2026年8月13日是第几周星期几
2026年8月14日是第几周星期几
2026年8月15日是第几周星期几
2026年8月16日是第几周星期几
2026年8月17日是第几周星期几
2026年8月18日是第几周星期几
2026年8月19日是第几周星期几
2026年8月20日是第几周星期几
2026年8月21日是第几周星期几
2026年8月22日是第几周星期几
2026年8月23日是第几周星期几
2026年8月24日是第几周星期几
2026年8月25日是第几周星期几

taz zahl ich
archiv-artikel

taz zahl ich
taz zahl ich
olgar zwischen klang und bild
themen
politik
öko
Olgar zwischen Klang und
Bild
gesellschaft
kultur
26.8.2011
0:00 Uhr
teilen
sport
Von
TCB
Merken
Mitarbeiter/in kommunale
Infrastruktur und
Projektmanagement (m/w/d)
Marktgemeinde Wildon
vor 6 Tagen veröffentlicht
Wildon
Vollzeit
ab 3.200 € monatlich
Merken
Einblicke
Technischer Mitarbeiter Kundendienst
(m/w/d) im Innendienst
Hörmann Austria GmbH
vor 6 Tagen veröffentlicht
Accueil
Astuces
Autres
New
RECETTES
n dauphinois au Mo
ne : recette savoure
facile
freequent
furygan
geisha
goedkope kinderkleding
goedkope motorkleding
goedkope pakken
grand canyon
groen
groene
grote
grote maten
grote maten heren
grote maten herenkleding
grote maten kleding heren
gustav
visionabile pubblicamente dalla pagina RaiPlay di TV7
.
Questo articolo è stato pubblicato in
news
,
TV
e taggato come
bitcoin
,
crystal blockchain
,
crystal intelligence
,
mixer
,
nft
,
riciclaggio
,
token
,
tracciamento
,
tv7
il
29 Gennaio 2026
#####
• [What you should do]: While keeping every line the same, please copy out all the records.

• [Solution]:
2026年8月13日是第几周星期几
2026年8月14日是第几周星期几
2026年8月15日是第几周星期几
2026年8月16日是第几周星期几
2026年8月17日是第几周星期几
2026年8月18日是第几周星期几
2026年8月19日是第几周星期几
2026年8月20日是第几周星期几
2026年8月21日是第几周星期几
2026年8月22日是第几周星期几
2026年8月23日是第几周星期几
2026年8月24日是第几周星期几
2026年8月25日是第几周星期几

taz zahl ich
archiv-artikel

taz zahl ich
taz zahl ich
olgar zwischen klang und bild
themen
politik
öko
Olgar zwischen Klang und
Bild
gesellschaft
kultur
26.8.2011
0:00 Uhr
teilen
sport
Von
TCB
Merken
Mitarbeiter/in kommunale
Infrastruktur und
Projektmanagement (m/w/d)
Marktgemeinde Wildon
vor 6 Tagen veröffentlicht
Wildon
Vollzeit
ab 3.200 € monatlich
Merken
Einblicke
Technischer Mitarbeiter Kundendienst
(m/w/d) im Innendienst
Hörmann Austria GmbH
vor 6 Tagen veröffentlicht
Accueil
Astuces
Autres
New
RECETTES
n dauphinois au Mo
ne : recette savoure
facile
freequent
furygan
geisha
goedkope kinderkleding
goedkope motorkleding
goedkope pakken
grand canyon
groen
groene
grote
grote maten
grote maten heren
grote maten herenkleding
grote maten kleding heren
gustav
visionabile pubblicamente dalla pagina RaiPlay di TV7
.
Questo articolo è stato pubblicato in
news
,
TV
e taggato come
bitcoin
,
crystal blockchain
,
crystal intelligence
,
mixer
,
nft
,
riciclaggio
,
token
,
tracciamento
,
tv7
il
29 Gennaio 2026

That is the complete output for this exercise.